● **Document passage**:
== == ==
Friday, 26 April 2013

The Convergence Green Paper that the European Commission didn’t write

The new European Commission Green Paper “Preparing for a Fully Converged Audiovisual World: Growth, Creation and Values” seems to have been a mouthful even for the Commission’s own PR department.  The press release translates it into ‘Internet on TV, TV on Internet’ - which does give a better flavour of what the Green Paper is about.

The Green Paper is a typical Commission mixture of current technology trends (dual screening gets a mention), market statistics leavened with a few anecdotes, lobbyists’ issues of the moment and hints of interventions that the Commission may have in mind for the future.  These are all underpinned by an unwavering belief in the efficacy of State-led intervention to achieve the Commission’s chosen public policy objectives.
As is de rigeur in documents such as this, the Commission has a grand vision:
“to seize the opportunity of this changing technological environment to ensure the widest possible access to European diversified content for all Europeans and, the widest choice of high quality offers”. 
That hints of a more interventionist Fortress Europe attitude than the Commission’s December 1997 Convergence Green Paper (PDF):
“This first step is intended to pave the way for the development of an appropriate regulatory environment which will facilitate the full achievement of the opportunities offered by the Information Society, in the interests of Europe and its citizens as the 21st century begins.”
Beyond the grand vision there is some fairly controversial stuff in the new Green Paper, particularly around the possibility of extending the Audiovisual Media Services Directive both in scope and to non-EU service providers. 

But I am afraid I tired of the DG-speak.  I started to imagine the 2013 Convergence Green Paper that the Commission could have written, but didn’t. 

Here it is.
“15 years ago, in December 1997, we at the Commission published a Convergence Green Paper.   We said:
“… the Commission's Communication on electronic commerce … proposed the principle of 'no regulation for regulation's sake'.   This principle applies equally to all areas of convergence.”
We tentatively suggested five key regulatory principles that should govern our activity in the field of convergence.  They included:

“Regulation should be limited to what is strictly necessary to achieve clearly identified objectives.”
Of those five regulatory principles that we suggested in 1997, this remains the most important.  We observed then that:

“public authorities must avoid approaches which lead to over-regulation, or which simply seek to extend existing rules in the telecommunications and media sectors to areas and activities which are largely unregulated today.”
The Commission recognises that the pursuit by government of general policy goals – such as media pluralism, cultural diversity, protection of consumers and minors, media literacy – carries with it the potential for unintended consequences and regulatory failure and to undo the general good that comes from freedom of private action.  The Commission appreciates that government failure is a more significant risk than market failure.
== == ==
● **Data shown**:
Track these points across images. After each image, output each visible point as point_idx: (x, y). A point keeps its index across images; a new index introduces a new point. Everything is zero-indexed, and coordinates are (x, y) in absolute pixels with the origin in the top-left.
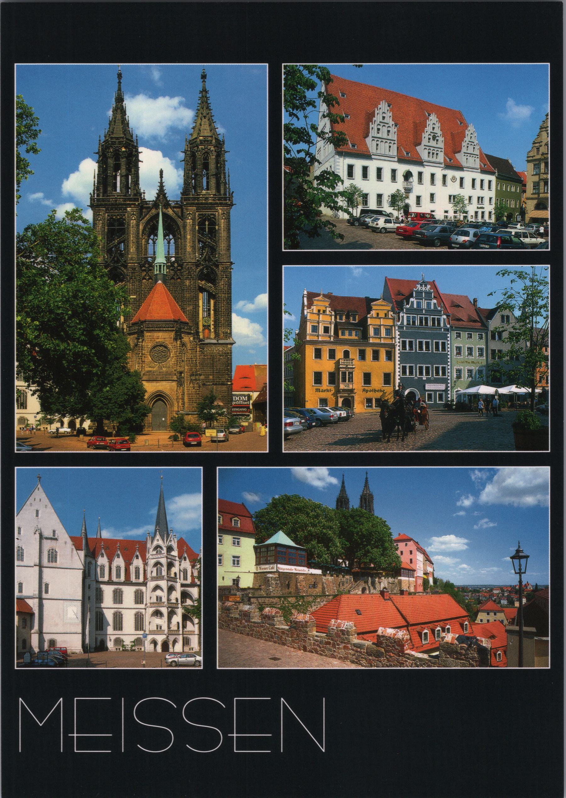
== == ==
● **Given problem**:
From the post on the Convergence Green Paper, output the passage word for word, beginning at the words "Beyond the grand" and stopping after "Here it is.". This data plays no part in what is asked.

● **Written answer**:
Beyond the grand vision there is some fairly controversial stuff in the new Green Paper, particularly around the possibility of extending the Audiovisual Media Services Directive both in scope and to non-EU service providers. 

But I am afraid I tired of the DG-speak.  I started to imagine the 2013 Convergence Green Paper that the Commission could have written, but didn’t. 

Here it is.